RIA and RA numbers have stagnated at 1,300 each for many years now, due to the high compliance burden. SEBI’s recent consultation paper seeks to ease the regulatory environment for registered advisers. While its proposals to reduce entry barriers to the profession are welcome, micro-managing how advisers must conduct their business or charge fees may prove counter-productive. The most significant change is the removal of net worth requirements for individuals seeking to pursue advisory careers. Today regulations require individual IAs and RAs to demonstrate a net worth of ₹5 lakh and ₹1 lakh, respectively, to apply for registration, while those taking the partnership/corporate route need ₹50 lakh and ₹25 lakh, respectively. This rule unnecessarily makes wealth a pre-condition for a knowledge-based profession. Therefore, SEBI’s idea of doing away with the net worth requirement, replacing this with a lien on a nominal deposit is welcome.

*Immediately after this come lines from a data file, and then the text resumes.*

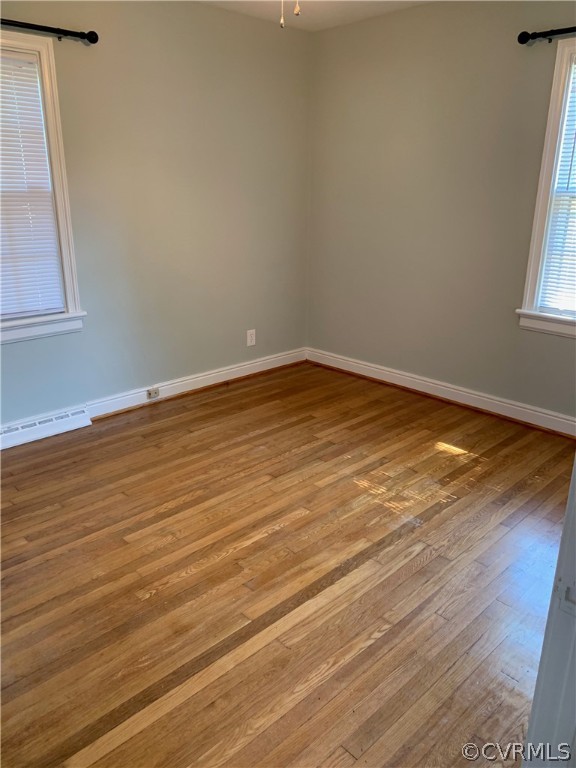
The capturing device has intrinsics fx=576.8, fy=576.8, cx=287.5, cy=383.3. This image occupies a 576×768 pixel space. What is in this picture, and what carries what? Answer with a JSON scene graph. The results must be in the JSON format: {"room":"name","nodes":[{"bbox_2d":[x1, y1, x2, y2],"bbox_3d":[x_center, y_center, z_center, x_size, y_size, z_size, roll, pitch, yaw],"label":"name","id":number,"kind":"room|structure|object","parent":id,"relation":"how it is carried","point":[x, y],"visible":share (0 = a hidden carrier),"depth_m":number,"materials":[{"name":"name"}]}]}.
{"room":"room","nodes":[
{"label":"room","id":0,"kind":"room"},
{"bbox_2d":[0,0,311,427],"bbox_3d":[-1.281,-0.953,3.310,4.127,2.470,0.162,-17,26,-41],"label":"left wall","id":1,"kind":"structure","parent":0,"point":[19,354],"depth_m":3.67,"materials":[{"name":"paint"}]},
{"bbox_2d":[0,33,84,344],"bbox_3d":[-1.640,-0.939,2.918,1.057,1.547,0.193,-17,26,-41],"label":"left window","id":2,"kind":"structure","parent":1,"relation":"in","point":[64,228],"depth_m":3.17,"materials":[{"name":"white"}]},
{"bbox_2d":[0,48,64,317],"bbox_3d":[-1.623,-0.974,2.904,0.831,1.337,0.045,-17,26,-41],"label":"window blind","id":3,"kind":"object","parent":2,"relation":"attached to","point":[3,128],"visible":0.98,"depth_m":3.10,"materials":[{"name":"white plastic"}]},
{"bbox_2d":[0,405,91,449],"bbox_3d":[-1.570,0.289,3.268,0.880,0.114,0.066,-17,26,-41],"label":"baseboard vent","id":4,"kind":"object","parent":1,"relation":"attached to","point":[76,415],"visible":0.99,"depth_m":3.37,"materials":[{"name":"white metal"}]},
{"bbox_2d":[0,18,98,42],"bbox_3d":[-1.601,-1.655,2.543,1.578,0.070,0.122,-17,26,-41],"label":"curtain rod","id":5,"kind":"object","parent":1,"relation":"attached to","point":[94,33],"visible":0.97,"depth_m":2.90,"materials":[{"name":"black metal"}]},
{"bbox_2d":[87,348,306,419],"bbox_3d":[-0.958,0.089,3.866,3.324,0.117,0.020,-17,26,-41],"label":"baseboard","id":6,"kind":"structure","parent":1,"relation":"attached to","point":[189,389],"depth_m":4.10,"materials":[{"name":"white paint"}]},
{"bbox_2d":[146,387,159,398],"bbox_3d":[-0.914,0.063,3.914,0.082,0.065,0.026,-17,26,-41],"label":"baseboard socket","id":7,"kind":"object","parent":6,"relation":"attached to","point":[155,392],"visible":0.98,"depth_m":3.91,"materials":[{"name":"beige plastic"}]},
{"bbox_2d":[246,329,255,346],"bbox_3d":[-0.280,-0.349,4.400,0.078,0.126,0.008,-17,26,-41],"label":"wall socket","id":8,"kind":"object","parent":1,"relation":"attached to","point":[249,338],"visible":0.99,"depth_m":4.39,"materials":[{"name":"white plastic"}]},
{"bbox_2d":[0,360,574,767],"bbox_3d":[0.033,0.794,2.183,4.527,0.101,4.225,-17,26,-41],"label":"floor","id":9,"kind":"structure","parent":0,"point":[185,505],"depth_m":2.17,"materials":[{"name":"brown wood"}]},
{"bbox_2d":[523,457,575,767],"bbox_3d":[0.471,0.219,0.665,0.846,2.013,0.271,-17,26,-41],"label":"door frame","id":10,"kind":"structure","parent":9,"relation":"on","point":[575,518],"depth_m":0.92,"materials":[{"name":"white paint"}]},
{"bbox_2d":[199,0,433,30],"bbox_3d":[0.005,-1.719,1.590,4.322,0.119,3.861,-17,26,-41],"label":"ceiling","id":11,"kind":"structure","parent":0,"point":[322,15],"depth_m":3.65,"materials":[{"name":"white paint"}]},
{"bbox_2d":[279,0,284,27],"bbox_3d":[-0.022,-1.444,1.992,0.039,0.364,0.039,2,19,5],"label":"pull chain","id":12,"kind":"object","parent":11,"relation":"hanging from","point":[282,21],"visible":0.98,"depth_m":2.03,"materials":[{"name":"white"}]},
{"bbox_2d":[293,0,300,15],"bbox_3d":[0.028,-1.482,1.982,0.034,0.364,0.036,-17,26,-41],"label":"pull chain","id":13,"kind":"object","parent":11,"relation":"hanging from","point":[296,10],"visible":0.98,"depth_m":2.03,"materials":[{"name":"white"}]},
{"bbox_2d":[307,0,575,425],"bbox_3d":[1.453,-0.966,3.379,0.160,2.475,3.729,-17,26,-41],"label":"right wall","id":14,"kind":"structure","parent":0,"point":[355,112],"depth_m":3.73,"materials":[{"name":"paint"}]},
{"bbox_2d":[305,347,575,437],"bbox_3d":[1.337,0.150,3.745,0.018,0.112,3.447,-17,26,-41],"label":"baseboard","id":15,"kind":"structure","parent":14,"relation":"attached to","point":[366,367],"depth_m":3.94,"materials":[{"name":"white paint"}]},
{"bbox_2d":[517,26,575,43],"bbox_3d":[1.758,-1.668,2.596,0.118,0.067,1.457,-17,26,-41],"label":"curtain rod","id":16,"kind":"object","parent":14,"relation":"attached to","point":[524,39],"visible":0.96,"depth_m":2.99,"materials":[{"name":"black metal"}]},
{"bbox_2d":[517,38,575,339],"bbox_3d":[1.826,-0.955,2.967,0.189,1.576,1.069,-17,26,-41],"label":"right window","id":17,"kind":"structure","parent":14,"relation":"in","point":[527,294],"depth_m":3.27,"materials":[{"name":"white paint"}]},
{"bbox_2d":[539,58,575,314],"bbox_3d":[1.797,-0.993,2.963,0.045,1.369,0.821,-17,26,-41],"label":"window blind","id":18,"kind":"object","parent":17,"relation":"attached to","point":[567,158],"visible":0.96,"depth_m":3.26,"materials":[{"name":"white plastic"}]}
]}

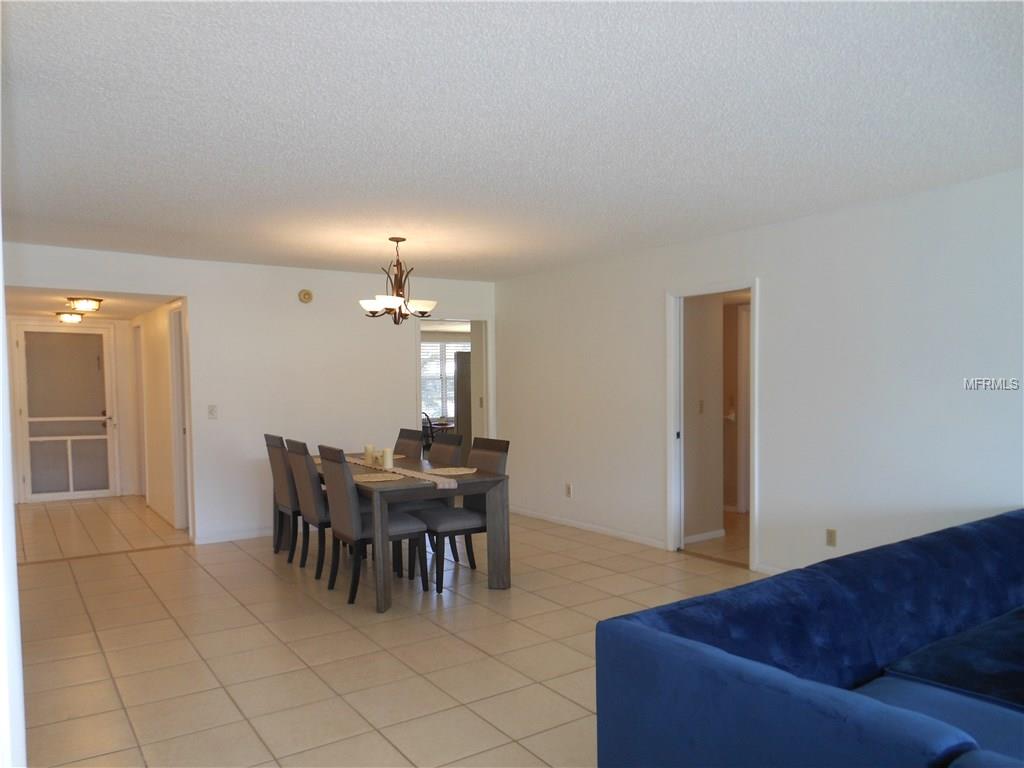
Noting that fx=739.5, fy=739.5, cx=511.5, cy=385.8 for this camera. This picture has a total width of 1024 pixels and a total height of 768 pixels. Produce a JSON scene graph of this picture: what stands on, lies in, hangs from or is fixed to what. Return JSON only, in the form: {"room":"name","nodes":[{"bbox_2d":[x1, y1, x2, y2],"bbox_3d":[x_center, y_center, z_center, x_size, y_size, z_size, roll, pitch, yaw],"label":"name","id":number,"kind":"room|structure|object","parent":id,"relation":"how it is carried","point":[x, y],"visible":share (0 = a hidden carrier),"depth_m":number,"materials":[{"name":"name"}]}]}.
{"room":"dining room","nodes":[
{"label":"dining room","id":0,"kind":"room"},
{"bbox_2d":[0,208,26,767],"bbox_3d":[-1.445,0.159,1.876,0.254,2.448,2.824,-2,3,-34],"label":"left wall","id":1,"kind":"structure","parent":0,"point":[1,328],"depth_m":1.57,"materials":[{"name":"white paint"}]},
{"bbox_2d":[7,317,138,503],"bbox_3d":[-5.371,0.258,8.870,1.657,2.221,0.123,-2,3,-34],"label":"hallway end wall","id":2,"kind":"structure","parent":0,"point":[117,358],"depth_m":9.09,"materials":[{"name":"white paint"}]},
{"bbox_2d":[14,325,117,503],"bbox_3d":[-5.282,0.327,8.817,1.008,2.058,0.108,-2,3,-34],"label":"front door","id":3,"kind":"structure","parent":2,"relation":"in","point":[30,420],"depth_m":8.83,"materials":[{"name":"white"}]},
{"bbox_2d":[3,285,182,320],"bbox_3d":[-4.360,-0.859,7.360,1.725,0.108,3.683,-2,3,-34],"label":"hallway ceiling","id":4,"kind":"structure","parent":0,"point":[26,304],"depth_m":7.06,"materials":[{"name":"white paint"}]},
{"bbox_2d":[55,311,83,324],"bbox_3d":[-4.961,-0.765,8.293,0.287,0.118,0.288,-2,3,-34],"label":"ceiling light","id":5,"kind":"object","parent":4,"relation":"attached to","point":[68,317],"visible":0.99,"depth_m":8.21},
{"bbox_2d":[65,296,102,311],"bbox_3d":[-3.968,-0.753,6.861,0.304,0.115,0.303,-2,3,-34],"label":"ceiling light","id":6,"kind":"object","parent":4,"relation":"attached to","point":[83,304],"visible":1,"depth_m":6.77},
{"bbox_2d":[130,298,185,531],"bbox_3d":[-3.664,0.228,7.742,0.119,2.268,3.074,-2,3,-34],"label":"hallway wall","id":7,"kind":"structure","parent":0,"point":[160,343],"depth_m":7.59,"materials":[{"name":"paint"}]},
{"bbox_2d":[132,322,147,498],"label":"hallway door","id":8,"kind":"structure","parent":7,"relation":"in","point":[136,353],"depth_m":8.66,"materials":[{"name":"white paint"}]},
{"bbox_2d":[168,303,189,529],"bbox_3d":[-2.970,0.323,6.731,0.148,2.087,0.848,-2,3,-34],"label":"hallway door","id":9,"kind":"structure","parent":7,"relation":"in","point":[177,407],"depth_m":6.90,"materials":[{"name":"white paint"}]},
{"bbox_2d":[1,242,492,545],"bbox_3d":[-2.194,0.132,6.698,4.938,2.438,0.123,-2,3,-34],"label":"back wall","id":10,"kind":"structure","parent":0,"point":[191,287],"depth_m":6.62,"materials":[{"name":"white paint"}]},
{"bbox_2d":[207,404,217,418],"bbox_3d":[-2.540,0.215,6.274,0.072,0.118,0.016,-2,3,-34],"label":"light switch","id":11,"kind":"object","parent":10,"relation":"attached to","point":[210,411],"visible":0.98,"depth_m":6.28,"materials":[{"name":"white plastic"}]},
{"bbox_2d":[192,526,271,544],"bbox_3d":[-1.891,1.308,6.910,2.161,0.078,0.014,-2,3,-34],"label":"baseboard","id":12,"kind":"structure","parent":10,"relation":"attached to","point":[259,532],"depth_m":6.51,"materials":[{"name":"white paint"}]},
{"bbox_2d":[298,288,313,303],"bbox_3d":[-1.851,-0.810,6.654,0.127,0.122,0.039,-2,3,-34],"label":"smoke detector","id":13,"kind":"object","parent":10,"relation":"attached to","point":[306,295],"visible":0.99,"depth_m":6.64,"materials":[{"name":"beige"}]},
{"bbox_2d":[416,316,493,452],"bbox_3d":[-0.632,0.301,7.840,1.063,2.071,0.406,-2,3,-34],"label":"doorway","id":14,"kind":"object","parent":10,"relation":"in","point":[482,319],"visible":0.48,"depth_m":7.98,"materials":[{"name":"white paint"}]},
{"bbox_2d":[10,493,766,767],"bbox_3d":[-0.171,1.390,5.230,7.054,0.101,11.959,-2,3,-34],"label":"tile floor","id":15,"kind":"structure","parent":0,"point":[268,579],"depth_m":3.93,"materials":[{"name":"beige tile"}]},
{"bbox_2d":[264,433,304,561],"bbox_3d":[-1.622,0.861,5.882,0.564,0.988,0.457,-2,3,-34],"label":"dining chair","id":16,"kind":"object","parent":15,"relation":"on","point":[285,493],"visible":0.55,"depth_m":5.71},
{"bbox_2d":[286,438,331,578],"bbox_3d":[-1.307,0.861,5.391,0.551,0.975,0.453,-2,3,-34],"label":"dining chair","id":17,"kind":"object","parent":15,"relation":"on","point":[316,577],"visible":0.61,"depth_m":5.18,"materials":[{"name":"grey fabric"}]},
{"bbox_2d":[320,446,429,605],"bbox_3d":[-0.900,0.865,4.815,0.574,0.977,0.457,-2,3,-34],"label":"dining chair","id":18,"kind":"object","parent":15,"relation":"on","point":[403,523],"visible":0.89,"depth_m":4.67,"materials":[{"name":"fabric"}]},
{"bbox_2d":[393,429,424,459],"bbox_3d":[-1.074,0.855,6.219,0.586,0.980,0.435,-2,3,-34],"label":"dining chair","id":19,"kind":"object","parent":15,"relation":"on","point":[401,435],"visible":0.26,"depth_m":6.26,"materials":[{"name":"brown fabric"}]},
{"bbox_2d":[309,450,511,609],"bbox_3d":[-0.989,0.971,5.461,0.955,0.751,2.171,-2,3,-34],"label":"dining table","id":20,"kind":"object","parent":15,"relation":"on","point":[480,478],"visible":0.61,"depth_m":4.77,"materials":[{"name":"wood"}]},
{"bbox_2d":[352,472,403,482],"bbox_3d":[-0.876,0.590,4.778,0.334,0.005,0.325,-2,3,-34],"label":"placemat","id":21,"kind":"object","parent":20,"relation":"on","point":[386,478],"visible":0.95,"depth_m":4.76,"materials":[{"name":"beige"}]},
{"bbox_2d":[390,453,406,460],"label":"placemat","id":22,"kind":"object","parent":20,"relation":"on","point":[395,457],"visible":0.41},
{"bbox_2d":[346,457,457,488],"bbox_3d":[-0.898,0.590,5.301,0.220,0.057,1.859,-2,3,-34],"label":"table runner","id":23,"kind":"object","parent":20,"relation":"on","point":[446,487],"visible":0.54,"depth_m":4.89,"materials":[{"name":"beige fabric"}]},
{"bbox_2d":[364,444,374,462],"bbox_3d":[-1.102,0.516,5.720,0.078,0.132,0.079,-2,3,-34],"label":"candle","id":24,"kind":"object","parent":23,"relation":"on","point":[367,448],"visible":0.98,"depth_m":5.69,"materials":[{"name":"wax"}]},
{"bbox_2d":[372,450,383,465],"bbox_3d":[-0.988,0.533,5.459,0.079,0.112,0.079,-2,3,-34],"label":"candle","id":25,"kind":"object","parent":23,"relation":"on","point":[376,457],"visible":0.92,"depth_m":5.43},
{"bbox_2d":[381,447,393,468],"bbox_3d":[-0.886,0.508,5.283,0.077,0.142,0.078,-2,3,-34],"label":"candle","id":26,"kind":"object","parent":23,"relation":"on","point":[386,459],"visible":1,"depth_m":5.25,"materials":[{"name":"wax"}]},
{"bbox_2d":[424,466,477,475],"bbox_3d":[-0.411,0.585,5.061,0.341,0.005,0.329,-2,3,-34],"label":"placemat","id":27,"kind":"object","parent":20,"relation":"on","point":[461,472],"visible":0.99,"depth_m":5.05,"materials":[{"name":"beige"}]},
{"bbox_2d":[421,411,433,451],"bbox_3d":[-1.263,0.824,10.205,0.475,0.936,0.486,0,2,9],"label":"chair","id":28,"kind":"object","parent":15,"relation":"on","point":[429,435],"visible":0.32,"depth_m":10.07,"materials":[{"name":"black"}]},
{"bbox_2d":[402,431,464,573],"bbox_3d":[-0.716,0.855,5.644,0.572,0.981,0.461,-2,3,-34],"label":"chair","id":29,"kind":"object","parent":15,"relation":"on","point":[454,439],"visible":0.4,"depth_m":5.60,"materials":[{"name":"fabric"}]},
{"bbox_2d":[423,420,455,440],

However, there is a proposal to dilute the qualification criteria for registered advisers from a post-graduate degree in business/finance to a graduate degree and do away with the need for five years’ experience. This seems ill-advised, given that investment advisers must be able to navigate complex financial markets and products. Allowing an entity to hold both RA and IA registrations may be a good move, given the blurred lines between the two. Most investors would prefer the full gamut of services from a single entity. But SEBI could be opening up a Pandora’s Box in allowing individuals with regular jobs and other professions, to double up as part-time IAs/RAs. This may result in entry of unqualified individuals. The high incidence of mis-selling in insurance is a cautionary tale.
The paper treads on contentious territory by prescribing rules for commercial practices. Presently, regulations require RIAs to charge either a percentage fee capped at 2.5 per cent of assets or a flat fee limited to ₹1.25 lakh a year. Instead of removing the cap, SEBI proposes to extend it to RAs too. It wants to prohibit RAs from levying fees for more than one month at a time in advance. Such controls are not necessary in a profession where the client and the adviser can mutually agree on an appropriate fee. Investors are reluctant to fork out a fee for financial advice, anyway; they prefer to rely on unreliable free advice. Imposing curbs on fees will compromise the commercial viability of this profession.